Marc 12, 39
les sièges d’honneur dans les synagogues, et les places d’honneur dans les dîners.
les sièges d’honneur dans les synagogues, et les places d’honneur dans les dîners.
« Après avoir
réfuté les Scribes et les Pharisiens, Jésus brûle, ainsi qu’avec du feu, ces modèles arides » [488]. Feu brûlant,
en vérité, qui réduit en cendres le masque de la sainteté pharisaïque. Mais S. Marc n’a conservé qu’un court
extrait du long discours, tout parsemé d’anathèmes, que nous avons lu dans S. Matthieu (voyez l’Évangile
selon S. Matthieu, Matth. 23, 1).

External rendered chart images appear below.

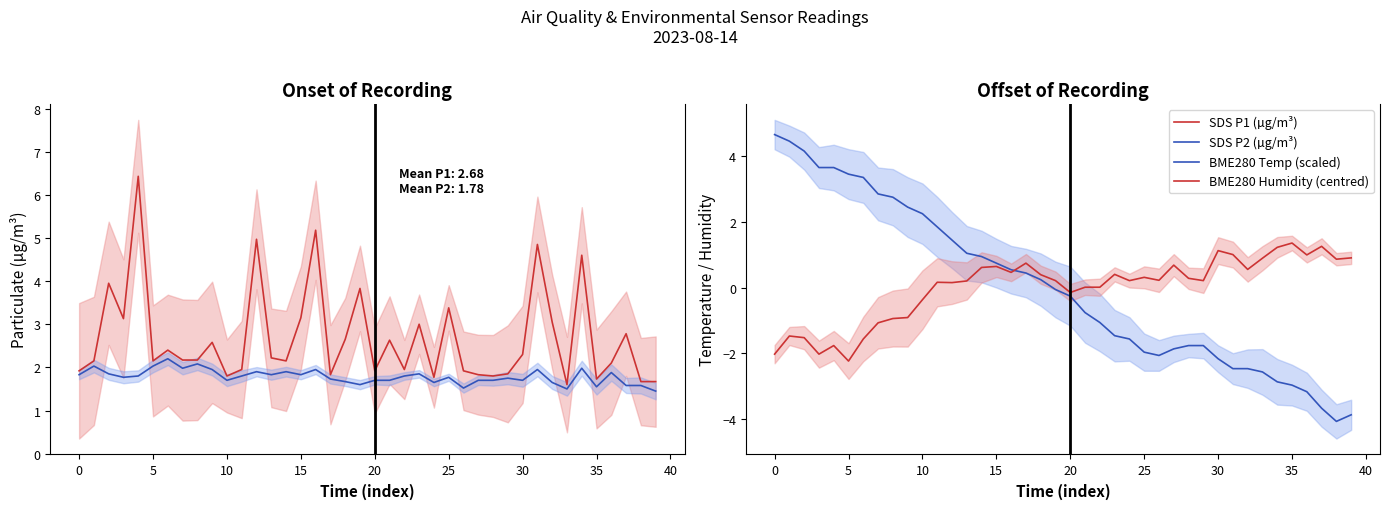

The BME280 Humidity (centred) series shows -2.0 at 0. True or false?

True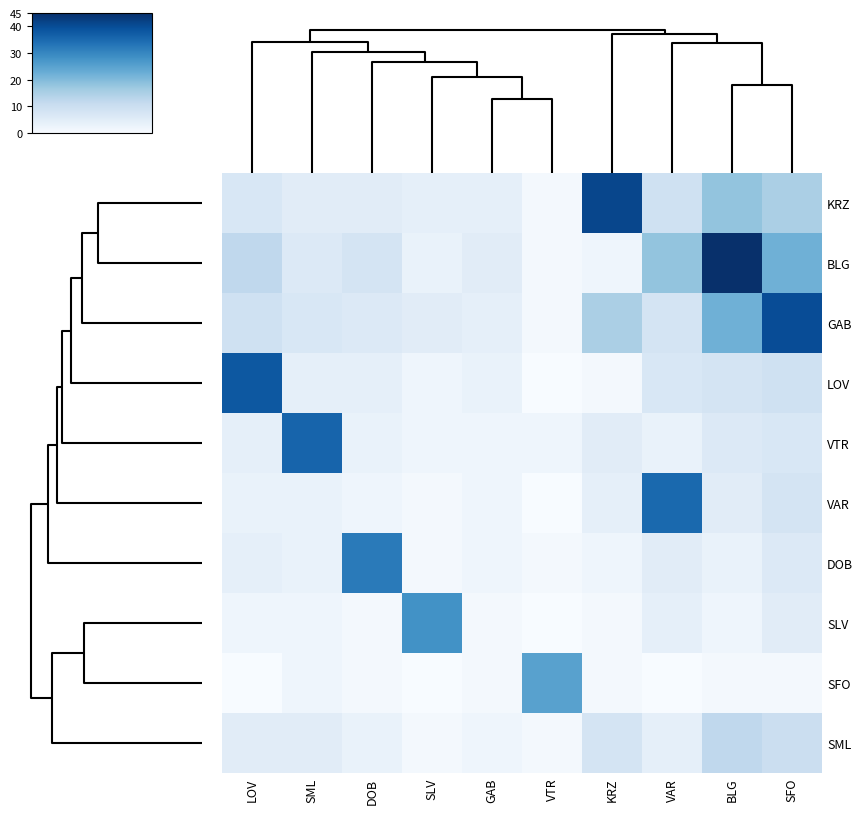

How many distinct data groups are displayed?

10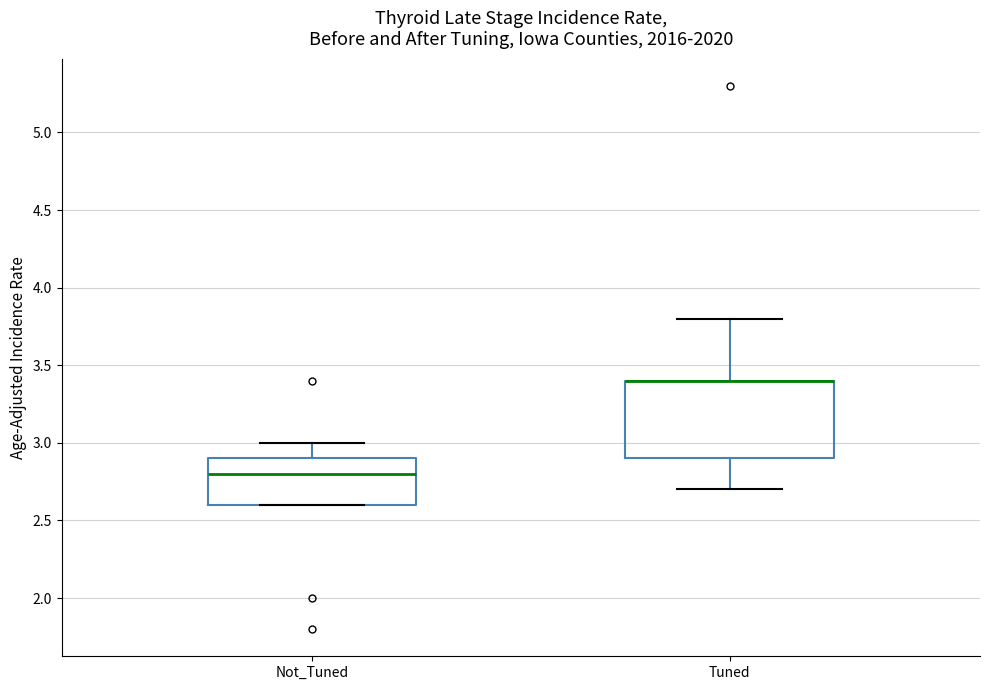

Reading left to right, transcribe this box plot: for each box, give where its median line is, the range the box spans, and where its two whiskers end, as read against the y-axis. The values are not printed on the chart, so give them approximately, as read against the axis.

Not_Tuned: median 2.8, box 2.6 to 2.9, whiskers 2.6 to 3.0
Tuned: median 3.4 (drawn on the box's upper edge), box 2.9 to 3.4, whiskers 2.7 to 3.8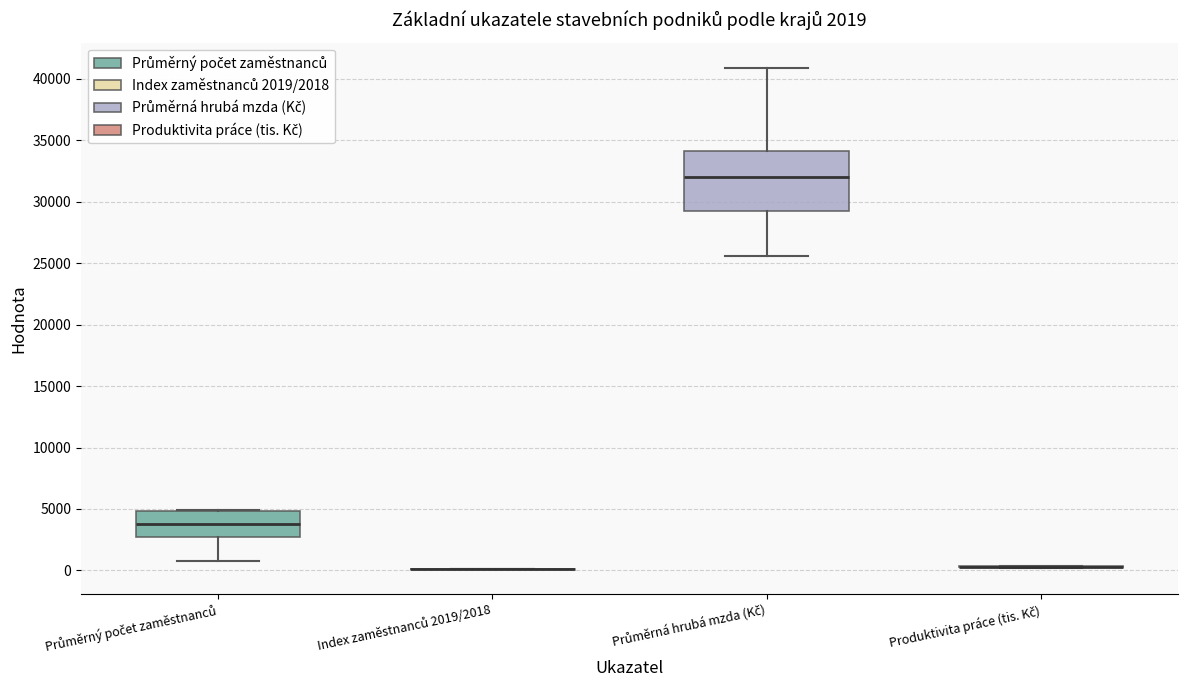

Comparing the boxes themselves (not the whiskers), which one is the tallest?

Průměrná hrubá mzda (Kč)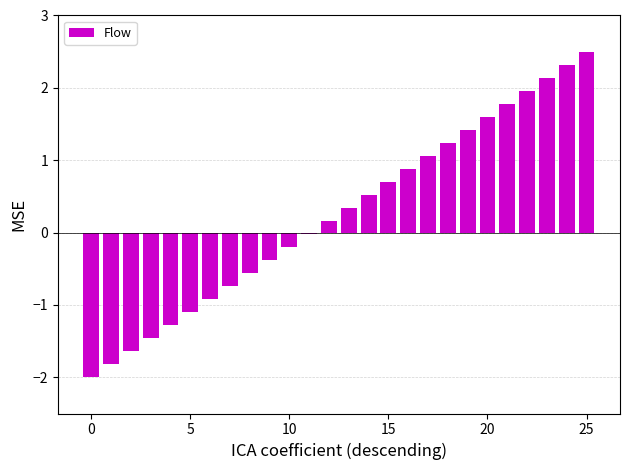

What is the value of the 16th bar from the left?

0.7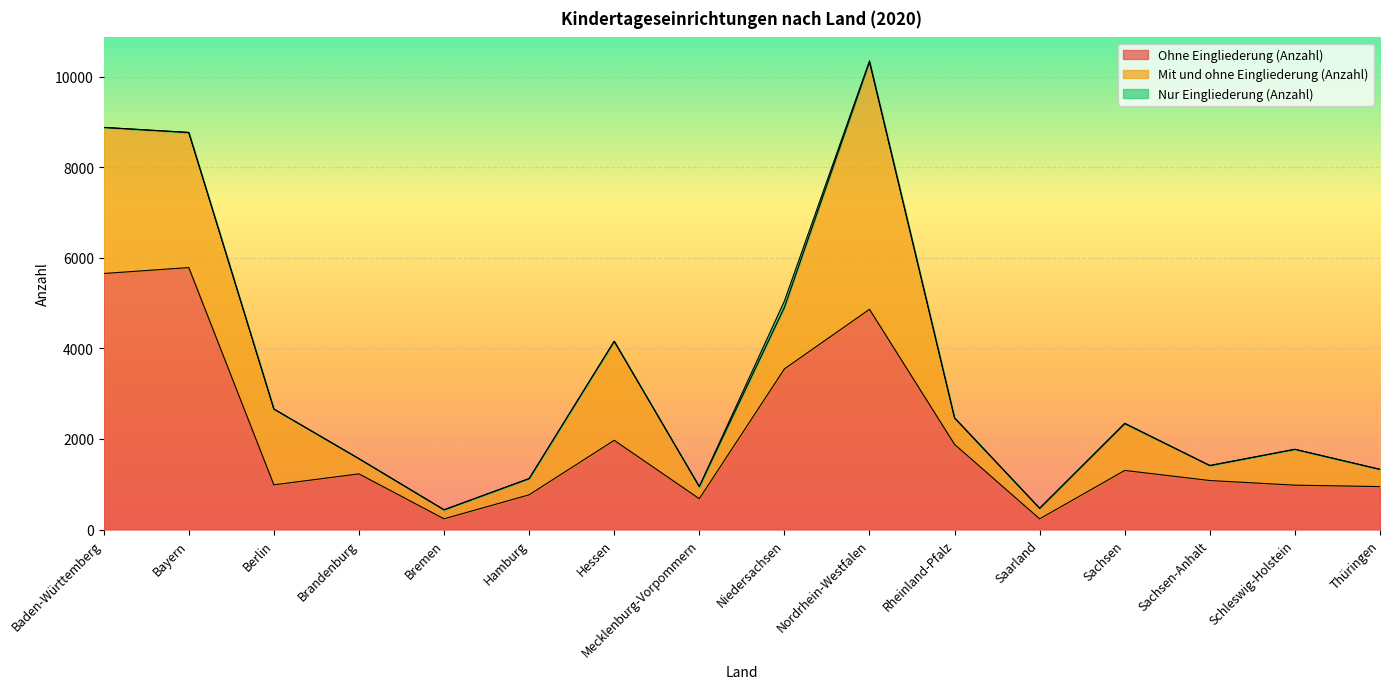

What is the value of the Mit und ohne Eingliederung (Anzahl) point at the 1st from the left?

3224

Le réquisitoire de Jésus contre les Pharisiens avait moins d’importance pour
les lecteurs du second Évangile que pour ceux du premier. Néanmoins, les quelques lignes citées par notre
Évangéliste résument fort bien, la pensée du Sauveur, en nous présentant les vices les plus saillants et les
plus caractéristiques de la secte orgueilleuse, avare, hypocrite. — Dans son enseignement. Cf. Marc 4, 2. —
Gardez-vous des scribes. C’est le mot d’ordre. Défiez-vous de vos Docteurs ! Prenez garde à leurs mauvais
exemples, qui pourraient vous entraîner au mal ! Les détails qui suivent justifient cette recommandation de
Jésus, donnent la raison de cet ostracisme. — Qui aiment… Le Sauveur attaque d’abord l’orgueil
pharisaïque. Quatre traits pittoresques nous montrent les Scribes superbes en quête de toute sorte d’honneurs.

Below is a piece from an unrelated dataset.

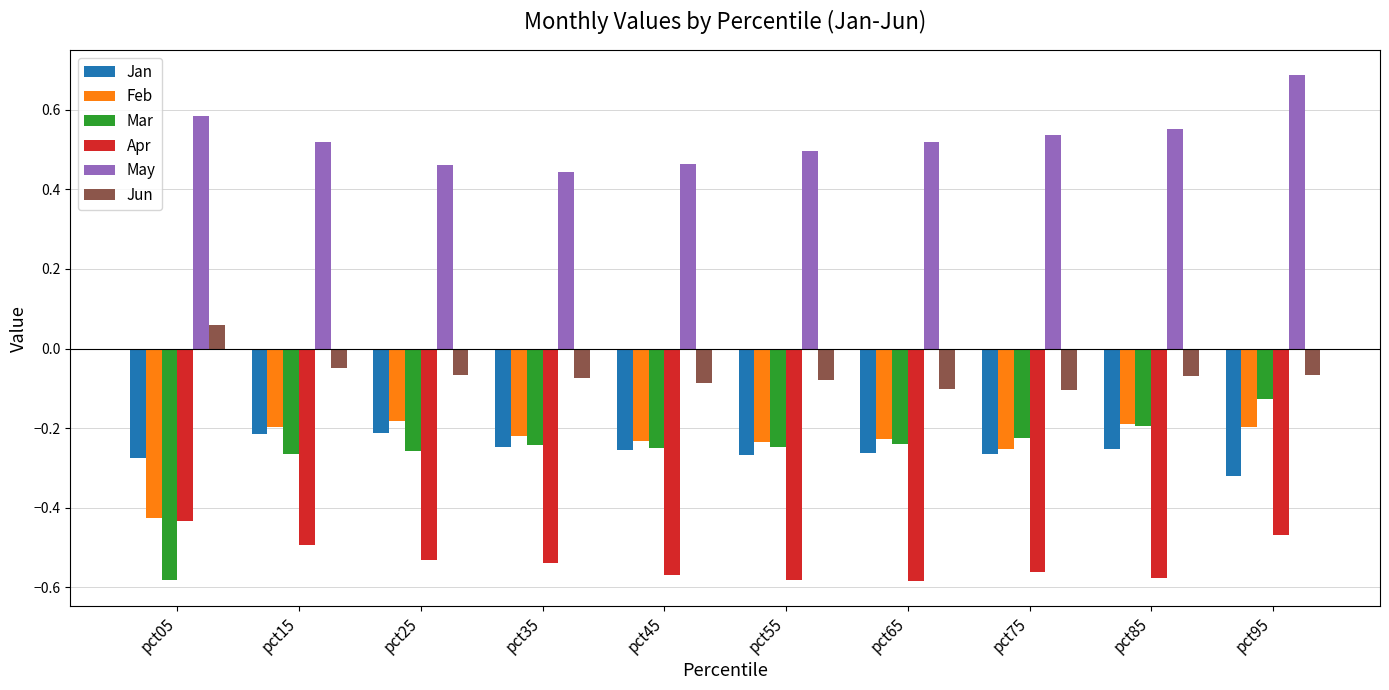

At how many categories does at least one series exceed 0?

10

— Se promener vêtus de longues robes. La « stola » était une sorte de robe longue et flottante, qu’on portait
autrefois aussi bien en Occident qu’en Orient. Les Pharisiens aimaient à donner à ce vêtement de vastes
dimensions, pour mieux attirer par là l’attention du public. — Être salués sur la place publique. Ces vaniteux
personnages voulaient que tout le monde s’inclinât profondément devant eux. Ils avaient même porté des
décrets dans ce but. — Il leur fallait aussi les premiers fauteuils dans les synagogues, les premiers divans
dans les festins, c’est-à-dire les places les plus honorables dans les assemblées soit sacrées, soit profanes.